Question

An organization awarded 48 medals in event 'A', 25 in event 'B' and 18 in event 'C'. If these medals went to total 60 men and only five men got medals in all the three events, then how many received medals in exactly two of three events?

• A. 15
• B. 9
• C. 21
• D. 10

Hint:

To solve inclusion-exclusion problems, always remember to account for the overlap of sets, subtracting the number of elements in the intersection of all sets when required.

Answer 1

The Correct Option is C

To solve this problem, we can use the principle of inclusion-exclusion to determine how many men received medals in exactly two of the three events.

First, let's define the sets:

• \(A\): The set of men who received medals in event 'A'.
• \(B\): The set of men who received medals in event 'B'.
• \(C\): The set of men who received medals in event 'C'.

Given:

• \(|A| = 48\)
• \(|B| = 25\)
• \(|C| = 18\)
• Total men who received medals in any event, \(|A \cup B \cup C| = 60\)
• The number of men who received medals in all three events, \(|A \cap B \cap C| = 5\)

We need to find how many men received medals in exactly two events, denoted as \(|A \cap B| + |B \cap C| + |C \cap A| - 3|A \cap B \cap C|\).

Using the principle of inclusion-exclusion:

\(|A \cup B \cup C| = |A| + |B| + |C| - |A \cap B| - |B \cap C| - |C \cap A| + |A \cap B \cap C|\)

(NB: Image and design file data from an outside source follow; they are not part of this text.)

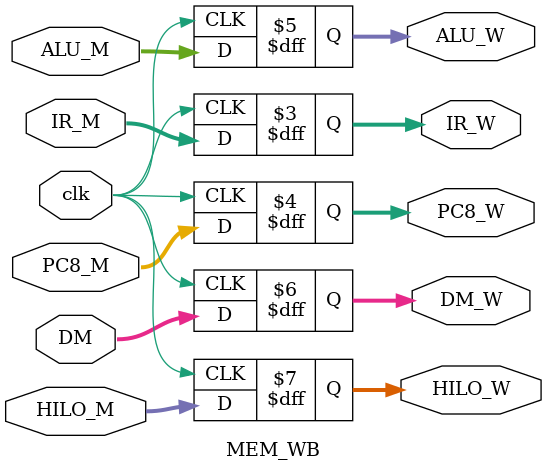
<source format=v>
`timescale 1ns / 1ps
module MEM_WB(
clk, 
IR_M, PC8_M, ALU_M, DM,  HILO_M,
IR_W, PC8_W, ALU_W, DM_W,HILO_W  
    );
	 
	 input clk;
    input [31:0] IR_M;
    input [31:0] PC8_M;
    input [31:0] ALU_M;
	 input [31:0] DM;
	 input [31:0] HILO_M;
    
    output [31:0] IR_W;
	 output [31:0] PC8_W;
    output [31:0] ALU_W;
    output [31:0] DM_W;
    output [31:0] HILO_W; 
	 
	 initial
		IR_W = 0 ;
		
	 reg [31:0] IR_W , PC8_W , ALU_W , DM_W , HILO_W ; 
	 always @(posedge clk)
		begin
			IR_W <= IR_M ;
			PC8_W <= PC8_M ;
			ALU_W <= ALU_M ;
			DM_W <= DM ;
			HILO_W <= HILO_M ;
		end

endmodule

</source>
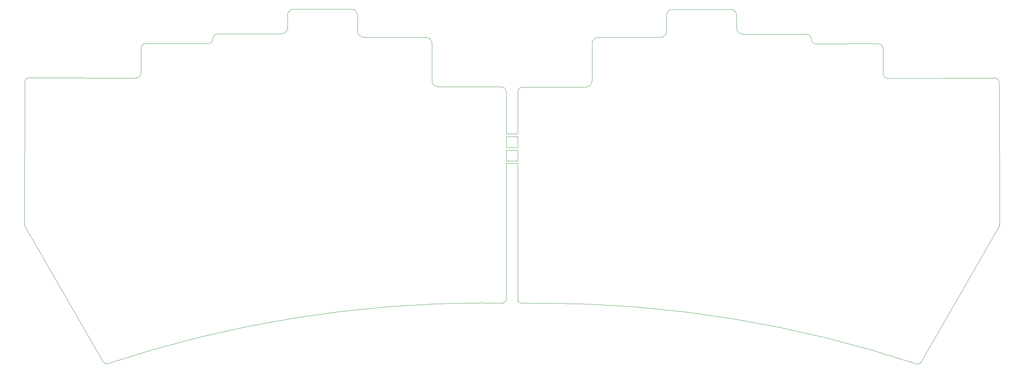
<source format=gm1>
G04 #@! TF.GenerationSoftware,KiCad,Pcbnew,7.0.6*
G04 #@! TF.CreationDate,2023-08-29T20:54:38+02:00*
G04 #@! TF.ProjectId,KoalaKeeb,4b6f616c-614b-4656-9562-2e6b69636164,rev?*
G04 #@! TF.SameCoordinates,Original*
G04 #@! TF.FileFunction,Profile,NP*
%FSLAX46Y46*%
G04 Gerber Fmt 4.6, Leading zero omitted, Abs format (unit mm)*
G04 Created by KiCad (PCBNEW 7.0.6) date 2023-08-29 20:54:38*
%MOMM*%
%LPD*%
G01*
G04 APERTURE LIST*
G04 #@! TA.AperFunction,Profile*
%ADD10C,0.100000*%
G04 #@! TD*
G04 APERTURE END LIST*
D10*
X153000000Y-93026401D02*
G75*
G03*
X61796928Y-107790785I0J-289073599D01*
G01*
X162504783Y-40554468D02*
X177804796Y-40558632D01*
X71051469Y-29947310D02*
G75*
G03*
X69847310Y-31151469I31J-1204190D01*
G01*
X158500000Y-51900000D02*
X161300000Y-51900000D01*
X68648531Y-38352690D02*
X42851469Y-38247310D01*
X158500000Y-52600000D02*
X161300000Y-52600000D01*
X214404796Y-23158632D02*
X214404796Y-26258632D01*
X158504151Y-41699995D02*
X158500000Y-51900000D01*
X198904796Y-21658596D02*
G75*
G03*
X197404796Y-23158632I4J-1500004D01*
G01*
X166804796Y-93085033D02*
X162104796Y-93058632D01*
X120900000Y-21600000D02*
X106900000Y-21600000D01*
X258007875Y-107849395D02*
G75*
G03*
X259164326Y-107336615I296925J890795D01*
G01*
X103939340Y-27601259D02*
X88500000Y-27600000D01*
X278157486Y-39510101D02*
X278187891Y-74058632D01*
X140500000Y-39000000D02*
X140500000Y-30000000D01*
X158500000Y-59100000D02*
X161300000Y-59100000D01*
X140500038Y-30000000D02*
G75*
G03*
X138918862Y-28418862I-1581138J0D01*
G01*
X161300000Y-59100000D02*
X161308766Y-92179029D01*
X195904796Y-28458596D02*
G75*
G03*
X197404796Y-26958632I4J1499996D01*
G01*
X41616905Y-74000000D02*
G75*
G03*
X41700000Y-74300000I583095J0D01*
G01*
X158500000Y-55900000D02*
X161300000Y-55900000D01*
X161300000Y-55900000D02*
X161300000Y-58500000D01*
X157300013Y-40495836D02*
X142000000Y-40500000D01*
X106900000Y-21600000D02*
G75*
G03*
X105400000Y-23100000I0J-1500000D01*
G01*
X161308735Y-92179026D02*
G75*
G03*
X162104796Y-93058632I796065J-79574D01*
G01*
X214404867Y-26258629D02*
G75*
G03*
X215865456Y-27659891I1460633J60629D01*
G01*
X180885934Y-28477496D02*
G75*
G03*
X179304796Y-30058632I-34J-1581104D01*
G01*
X69847310Y-31151469D02*
X69852690Y-37148531D01*
X161300000Y-52600000D02*
X161300000Y-55200000D01*
X105400000Y-23100000D02*
X105400000Y-26200000D01*
X162504783Y-40554445D02*
G75*
G03*
X161300645Y-41758627I17J-1204155D01*
G01*
X251156265Y-38411322D02*
X276953327Y-38305942D01*
X158500000Y-58500000D02*
X158500000Y-55900000D01*
X259164327Y-107336616D02*
X278104796Y-74358632D01*
X42851469Y-38247310D02*
G75*
G03*
X41647310Y-39451469I31J-1204190D01*
G01*
X232509026Y-28858629D02*
G75*
G03*
X233756265Y-30055534I1247274J51429D01*
G01*
X157700000Y-93000000D02*
G75*
G03*
X158496030Y-92120397I0J800000D01*
G01*
X158504164Y-41699995D02*
G75*
G03*
X157300013Y-40495836I-1204164J-5D01*
G01*
X153000000Y-93026401D02*
X157700000Y-93000000D01*
X233756265Y-30055534D02*
X248753327Y-30005942D01*
X214404768Y-23158632D02*
G75*
G03*
X212904796Y-21658632I-1499968J32D01*
G01*
X161300000Y-58500000D02*
X158500000Y-58500000D01*
X161300000Y-55200000D02*
X158500000Y-55200000D01*
X197404796Y-26958632D02*
X197404796Y-23158632D01*
X258007868Y-107849418D02*
G75*
G03*
X166804796Y-93085033I-91203068J-274309182D01*
G01*
X232508927Y-28858632D02*
G75*
G03*
X231304796Y-27654473I-1204127J32D01*
G01*
X122400000Y-26900000D02*
X122400000Y-23100000D01*
X68648531Y-38352690D02*
G75*
G03*
X69852690Y-37148531I-31J1204190D01*
G01*
X278157458Y-39510101D02*
G75*
G03*
X276953327Y-38305942I-1204158J1D01*
G01*
X122400000Y-23100000D02*
G75*
G03*
X120900000Y-21600000I-1500000J0D01*
G01*
X249957458Y-31210101D02*
G75*
G03*
X248753327Y-30005942I-1204158J1D01*
G01*
X161300645Y-41758627D02*
X161300000Y-51900000D01*
X198904796Y-21658632D02*
X212904796Y-21658632D01*
X41647310Y-39451469D02*
X41616905Y-74000000D01*
X249957486Y-31210101D02*
X249952106Y-37207163D01*
X60640469Y-107277984D02*
X41700000Y-74300000D01*
X122400000Y-26900000D02*
G75*
G03*
X123900000Y-28400000I1500000J0D01*
G01*
X88500000Y-27595841D02*
G75*
G03*
X87295841Y-28800000I0J-1204159D01*
G01*
X140500000Y-39000000D02*
G75*
G03*
X142000000Y-40500000I1500000J0D01*
G01*
X158500000Y-55200000D02*
X158500000Y-52600000D01*
X177804796Y-40558596D02*
G75*
G03*
X179304796Y-39058632I4J1499996D01*
G01*
X103939340Y-27601260D02*
G75*
G03*
X105399999Y-26200000I-40J1461960D01*
G01*
X180885934Y-28477494D02*
X195904796Y-28458632D01*
X86048531Y-29996903D02*
G75*
G03*
X87295840Y-28800000I-31J1248403D01*
G01*
X179304796Y-39058632D02*
X179304796Y-30058632D01*
X215865456Y-27659891D02*
X231304796Y-27658632D01*
X60640471Y-107277983D02*
G75*
G03*
X61796928Y-107790783I859529J377983D01*
G01*
X278104781Y-74358623D02*
G75*
G03*
X278187891Y-74058632I-499981J300023D01*
G01*
X138918862Y-28418862D02*
X123900000Y-28400000D01*
X158496030Y-92120397D02*
X158500000Y-59100000D01*
X86048531Y-29996902D02*
X71051469Y-29947310D01*
X249952178Y-37207163D02*
G75*
G03*
X251156265Y-38411322I1204122J-37D01*
G01*
M02*

</source>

Substitute the known values:

\(60 = 48 + 25 + 18 - (|A \cap B| + |B \cap C| + |C \cap A|) + 5\)

Solving for \(|A \cap B| + |B \cap C| + |C \cap A|\):

\(60 = 91 - (|A \cap B| + |B \cap C| + |C \cap A|) + 5\)

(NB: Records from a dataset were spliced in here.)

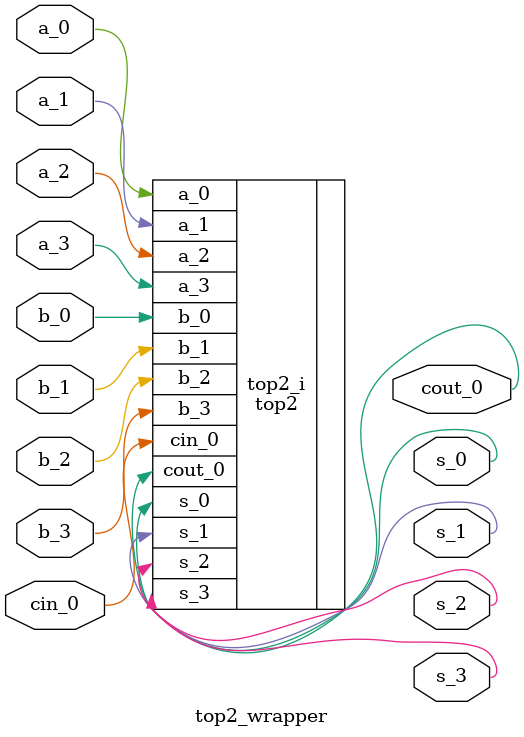
<source format=v>
`timescale 1 ps / 1 ps

module top2_wrapper
   (a_0,
    a_1,
    a_2,
    a_3,
    b_0,
    b_1,
    b_2,
    b_3,
    cin_0,
    cout_0,
    s_0,
    s_1,
    s_2,
    s_3);
  input a_0;
  input a_1;
  input a_2;
  input a_3;
  input b_0;
  input b_1;
  input b_2;
  input b_3;
  input cin_0;
  output cout_0;
  output s_0;
  output s_1;
  output s_2;
  output s_3;

  wire a_0;
  wire a_1;
  wire a_2;
  wire a_3;
  wire b_0;
  wire b_1;
  wire b_2;
  wire b_3;
  wire cin_0;
  wire cout_0;
  wire s_0;
  wire s_1;
  wire s_2;
  wire s_3;

  top2 top2_i
       (.a_0(a_0),
        .a_1(a_1),
        .a_2(a_2),
        .a_3(a_3),
        .b_0(b_0),
        .b_1(b_1),
        .b_2(b_2),
        .b_3(b_3),
        .cin_0(cin_0),
        .cout_0(cout_0),
        .s_0(s_0),
        .s_1(s_1),
        .s_2(s_2),
        .s_3(s_3));
endmodule

</source>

\(60 = 96 - (|A \cap B| + |B \cap C| + |C \cap A|)\)

\(|A \cap B| + |B \cap C| + |C \cap A| = 36\)

Now, calculate the number of men who received medals in exactly two events:

\(|A \cap B| + |B \cap C| + |C \cap A| - 3|A \cap B \cap C| = 36 - 3 \times 5 = 36 - 15 = 21\)

Hence, the number of men who received medals in exactly two of the three events is 21.